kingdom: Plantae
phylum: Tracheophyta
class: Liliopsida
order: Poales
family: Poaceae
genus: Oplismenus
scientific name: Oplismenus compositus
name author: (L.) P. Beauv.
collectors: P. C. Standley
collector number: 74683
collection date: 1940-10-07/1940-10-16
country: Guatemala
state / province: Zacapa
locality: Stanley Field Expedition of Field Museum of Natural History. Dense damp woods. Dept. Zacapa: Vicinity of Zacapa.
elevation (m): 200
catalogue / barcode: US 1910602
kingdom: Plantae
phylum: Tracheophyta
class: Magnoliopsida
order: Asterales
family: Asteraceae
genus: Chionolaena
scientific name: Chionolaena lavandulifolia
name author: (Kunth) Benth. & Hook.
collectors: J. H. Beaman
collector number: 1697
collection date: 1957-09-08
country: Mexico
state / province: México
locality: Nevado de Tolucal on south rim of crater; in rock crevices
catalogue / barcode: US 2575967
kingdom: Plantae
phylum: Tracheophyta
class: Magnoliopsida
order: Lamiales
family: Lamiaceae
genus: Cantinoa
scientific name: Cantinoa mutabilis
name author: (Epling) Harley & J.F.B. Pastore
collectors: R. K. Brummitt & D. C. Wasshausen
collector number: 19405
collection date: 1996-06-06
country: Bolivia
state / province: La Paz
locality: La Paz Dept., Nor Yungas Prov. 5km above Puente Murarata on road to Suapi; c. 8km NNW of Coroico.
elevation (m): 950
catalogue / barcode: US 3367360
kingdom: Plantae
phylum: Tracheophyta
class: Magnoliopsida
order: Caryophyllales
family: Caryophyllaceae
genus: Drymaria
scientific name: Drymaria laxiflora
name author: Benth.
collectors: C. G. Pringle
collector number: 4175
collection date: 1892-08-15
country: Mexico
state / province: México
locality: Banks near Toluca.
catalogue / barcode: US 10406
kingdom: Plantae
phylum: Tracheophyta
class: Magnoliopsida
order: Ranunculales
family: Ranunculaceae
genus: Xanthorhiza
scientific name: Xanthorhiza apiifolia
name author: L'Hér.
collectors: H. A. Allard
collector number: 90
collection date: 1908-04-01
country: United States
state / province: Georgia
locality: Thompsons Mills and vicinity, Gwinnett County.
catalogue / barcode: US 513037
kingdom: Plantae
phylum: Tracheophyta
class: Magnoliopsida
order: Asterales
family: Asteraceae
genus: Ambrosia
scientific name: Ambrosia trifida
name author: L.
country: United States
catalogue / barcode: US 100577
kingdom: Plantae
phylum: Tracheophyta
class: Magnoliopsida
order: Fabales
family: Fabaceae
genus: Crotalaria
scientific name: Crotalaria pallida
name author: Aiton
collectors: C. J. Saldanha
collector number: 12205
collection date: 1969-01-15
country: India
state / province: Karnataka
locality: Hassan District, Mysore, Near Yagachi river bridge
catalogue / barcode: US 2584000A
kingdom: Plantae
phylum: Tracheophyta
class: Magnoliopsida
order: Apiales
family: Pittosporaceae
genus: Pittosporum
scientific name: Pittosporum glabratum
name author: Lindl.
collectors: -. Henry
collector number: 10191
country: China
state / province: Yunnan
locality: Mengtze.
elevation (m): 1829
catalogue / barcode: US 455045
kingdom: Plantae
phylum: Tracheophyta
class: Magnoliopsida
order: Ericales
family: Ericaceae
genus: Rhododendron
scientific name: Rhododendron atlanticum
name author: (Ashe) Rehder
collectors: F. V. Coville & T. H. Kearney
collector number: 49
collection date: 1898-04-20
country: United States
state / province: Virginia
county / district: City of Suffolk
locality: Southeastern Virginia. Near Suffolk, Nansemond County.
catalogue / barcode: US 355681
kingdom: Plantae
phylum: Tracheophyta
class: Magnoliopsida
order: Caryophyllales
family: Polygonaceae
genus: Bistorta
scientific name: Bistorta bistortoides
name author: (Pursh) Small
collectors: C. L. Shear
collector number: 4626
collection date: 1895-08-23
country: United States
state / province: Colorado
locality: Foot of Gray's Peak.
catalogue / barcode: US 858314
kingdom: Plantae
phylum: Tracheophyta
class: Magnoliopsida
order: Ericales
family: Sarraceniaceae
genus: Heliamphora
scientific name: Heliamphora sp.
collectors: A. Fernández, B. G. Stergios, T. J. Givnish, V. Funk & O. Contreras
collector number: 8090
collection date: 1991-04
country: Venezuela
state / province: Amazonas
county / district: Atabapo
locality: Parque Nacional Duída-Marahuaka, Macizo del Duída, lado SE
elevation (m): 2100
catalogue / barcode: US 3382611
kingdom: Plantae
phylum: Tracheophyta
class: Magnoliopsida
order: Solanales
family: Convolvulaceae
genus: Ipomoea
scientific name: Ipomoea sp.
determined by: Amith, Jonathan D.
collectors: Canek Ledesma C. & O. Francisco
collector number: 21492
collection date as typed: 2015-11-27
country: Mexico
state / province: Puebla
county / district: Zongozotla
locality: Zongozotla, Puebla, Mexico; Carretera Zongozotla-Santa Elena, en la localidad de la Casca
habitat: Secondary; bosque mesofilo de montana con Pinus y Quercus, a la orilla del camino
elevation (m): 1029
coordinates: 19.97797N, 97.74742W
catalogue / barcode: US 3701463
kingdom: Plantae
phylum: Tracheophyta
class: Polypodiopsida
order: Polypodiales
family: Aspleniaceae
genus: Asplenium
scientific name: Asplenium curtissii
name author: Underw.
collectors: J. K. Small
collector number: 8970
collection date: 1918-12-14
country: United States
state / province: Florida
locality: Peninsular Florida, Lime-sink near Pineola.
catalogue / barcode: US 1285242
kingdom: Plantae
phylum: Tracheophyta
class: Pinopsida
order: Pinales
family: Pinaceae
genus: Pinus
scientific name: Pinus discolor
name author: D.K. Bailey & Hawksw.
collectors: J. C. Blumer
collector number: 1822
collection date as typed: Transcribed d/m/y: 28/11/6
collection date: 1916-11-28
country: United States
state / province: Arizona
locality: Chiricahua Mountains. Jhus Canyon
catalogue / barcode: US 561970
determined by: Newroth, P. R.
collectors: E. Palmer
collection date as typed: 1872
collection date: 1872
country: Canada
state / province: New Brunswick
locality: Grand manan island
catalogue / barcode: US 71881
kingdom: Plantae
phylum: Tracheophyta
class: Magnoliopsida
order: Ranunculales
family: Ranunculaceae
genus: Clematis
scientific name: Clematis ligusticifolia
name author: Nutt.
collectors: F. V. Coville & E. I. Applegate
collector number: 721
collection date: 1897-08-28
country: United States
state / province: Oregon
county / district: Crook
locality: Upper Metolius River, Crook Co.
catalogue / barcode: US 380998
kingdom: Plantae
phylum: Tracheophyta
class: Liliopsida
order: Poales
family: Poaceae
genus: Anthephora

• • • • • • •

▶ **TASK DETAILS**
Could you rewrite all the rows above with every "collectors" changed to "collected by", leaving everything else untouched?

▶ **EXERCISE RESULT**
kingdom: Plantae
phylum: Tracheophyta
class: Liliopsida
order: Poales
family: Poaceae
genus: Oplismenus
scientific name: Oplismenus compositus
name author: (L.) P. Beauv.
collected by: P. C. Standley
collector number: 74683
collection date: 1940-10-07/1940-10-16
country: Guatemala
state / province: Zacapa
locality: Stanley Field Expedition of Field Museum of Natural History. Dense damp woods. Dept. Zacapa: Vicinity of Zacapa.
elevation (m): 200
catalogue / barcode: US 1910602
kingdom: Plantae
phylum: Tracheophyta
class: Magnoliopsida
order: Asterales
family: Asteraceae
genus: Chionolaena
scientific name: Chionolaena lavandulifolia
name author: (Kunth) Benth. & Hook.
collected by: J. H. Beaman
collector number: 1697
collection date: 1957-09-08
country: Mexico
state / province: México
locality: Nevado de Tolucal on south rim of crater; in rock crevices
catalogue / barcode: US 2575967
kingdom: Plantae
phylum: Tracheophyta
class: Magnoliopsida
order: Lamiales
family: Lamiaceae
genus: Cantinoa
scientific name: Cantinoa mutabilis
name author: (Epling) Harley & J.F.B. Pastore
collected by: R. K. Brummitt & D. C. Wasshausen
collector number: 19405
collection date: 1996-06-06
country: Bolivia
state / province: La Paz
locality: La Paz Dept., Nor Yungas Prov. 5km above Puente Murarata on road to Suapi; c. 8km NNW of Coroico.
elevation (m): 950
catalogue / barcode: US 3367360
kingdom: Plantae
phylum: Tracheophyta
class: Magnoliopsida
order: Caryophyllales
family: Caryophyllaceae
genus: Drymaria
scientific name: Drymaria laxiflora
name author: Benth.
collected by: C. G. Pringle
collector number: 4175
collection date: 1892-08-15
country: Mexico
state / province: México
locality: Banks near Toluca.
catalogue / barcode: US 10406
kingdom: Plantae
phylum: Tracheophyta
class: Magnoliopsida
order: Ranunculales
family: Ranunculaceae
genus: Xanthorhiza
scientific name: Xanthorhiza apiifolia
name author: L'Hér.
collected by: H. A. Allard
collector number: 90
collection date: 1908-04-01
country: United States
state / province: Georgia
locality: Thompsons Mills and vicinity, Gwinnett County.
catalogue / barcode: US 513037
kingdom: Plantae
phylum: Tracheophyta
class: Magnoliopsida
order: Asterales
family: Asteraceae
genus: Ambrosia
scientific name: Ambrosia trifida
name author: L.
country: United States
catalogue / barcode: US 100577
kingdom: Plantae
phylum: Tracheophyta
class: Magnoliopsida
order: Fabales
family: Fabaceae
genus: Crotalaria
scientific name: Crotalaria pallida
name author: Aiton
collected by: C. J. Saldanha
collector number: 12205
collection date: 1969-01-15
country: India
state / province: Karnataka
locality: Hassan District, Mysore, Near Yagachi river bridge
catalogue / barcode: US 2584000A
kingdom: Plantae
phylum: Tracheophyta
class: Magnoliopsida
order: Apiales
family: Pittosporaceae
genus: Pittosporum
scientific name: Pittosporum glabratum
name author: Lindl.
collected by: -. Henry
collector number: 10191
country: China
state / province: Yunnan
locality: Mengtze.
elevation (m): 1829
catalogue / barcode: US 455045
kingdom: Plantae
phylum: Tracheophyta
class: Magnoliopsida
order: Ericales
family: Ericaceae
genus: Rhododendron
scientific name: Rhododendron atlanticum
name author: (Ashe) Rehder
collected by: F. V. Coville & T. H. Kearney
collector number: 49
collection date: 1898-04-20
country: United States
state / province: Virginia
county / district: City of Suffolk
locality: Southeastern Virginia. Near Suffolk, Nansemond County.
catalogue / barcode: US 355681
kingdom: Plantae
phylum: Tracheophyta
class: Magnoliopsida
order: Caryophyllales
family: Polygonaceae
genus: Bistorta
scientific name: Bistorta bistortoides
name author: (Pursh) Small
collected by: C. L. Shear
collector number: 4626
collection date: 1895-08-23
country: United States
state / province: Colorado
locality: Foot of Gray's Peak.
catalogue / barcode: US 858314
kingdom: Plantae
phylum: Tracheophyta
class: Magnoliopsida
order: Ericales
family: Sarraceniaceae
genus: Heliamphora
scientific name: Heliamphora sp.
collected by: A. Fernández, B. G. Stergios, T. J. Givnish, V. Funk & O. Contreras
collector number: 8090
collection date: 1991-04
country: Venezuela
state / province: Amazonas
county / district: Atabapo
locality: Parque Nacional Duída-Marahuaka, Macizo del Duída, lado SE
elevation (m): 2100
catalogue / barcode: US 3382611
kingdom: Plantae
phylum: Tracheophyta
class: Magnoliopsida
order: Solanales
family: Convolvulaceae
genus: Ipomoea
scientific name: Ipomoea sp.
determined by: Amith, Jonathan D.
collected by: Canek Ledesma C. & O. Francisco
collector number: 21492
collection date as typed: 2015-11-27
country: Mexico
state / province: Puebla
county / district: Zongozotla
locality: Zongozotla, Puebla, Mexico; Carretera Zongozotla-Santa Elena, en la localidad de la Casca
habitat: Secondary; bosque mesofilo de montana con Pinus y Quercus, a la orilla del camino
elevation (m): 1029
coordinates: 19.97797N, 97.74742W
catalogue / barcode: US 3701463
kingdom: Plantae
phylum: Tracheophyta
class: Polypodiopsida
order: Polypodiales
family: Aspleniaceae
genus: Asplenium
scientific name: Asplenium curtissii
name author: Underw.
collected by: J. K. Small
collector number: 8970
collection date: 1918-12-14
country: United States
state / province: Florida
locality: Peninsular Florida, Lime-sink near Pineola.
catalogue / barcode: US 1285242
kingdom: Plantae
phylum: Tracheophyta
class: Pinopsida
order: Pinales
family: Pinaceae
genus: Pinus
scientific name: Pinus discolor
name author: D.K. Bailey & Hawksw.
collected by: J. C. Blumer
collector number: 1822
collection date as typed: Transcribed d/m/y: 28/11/6
collection date: 1916-11-28
country: United States
state / province: Arizona
locality: Chiricahua Mountains. Jhus Canyon
catalogue / barcode: US 561970
determined by: Newroth, P. R.
collected by: E. Palmer
collection date as typed: 1872
collection date: 1872
country: Canada
state / province: New Brunswick
locality: Grand manan island
catalogue / barcode: US 71881
kingdom: Plantae
phylum: Tracheophyta
class: Magnoliopsida
order: Ranunculales
family: Ranunculaceae
genus: Clematis
scientific name: Clematis ligusticifolia
name author: Nutt.
collected by: F. V. Coville & E. I. Applegate
collector number: 721
collection date: 1897-08-28
country: United States
state / province: Oregon
county / district: Crook
locality: Upper Metolius River, Crook Co.
catalogue / barcode: US 380998
kingdom: Plantae
phylum: Tracheophyta
class: Liliopsida
order: Poales
family: Poaceae
genus: Anthephora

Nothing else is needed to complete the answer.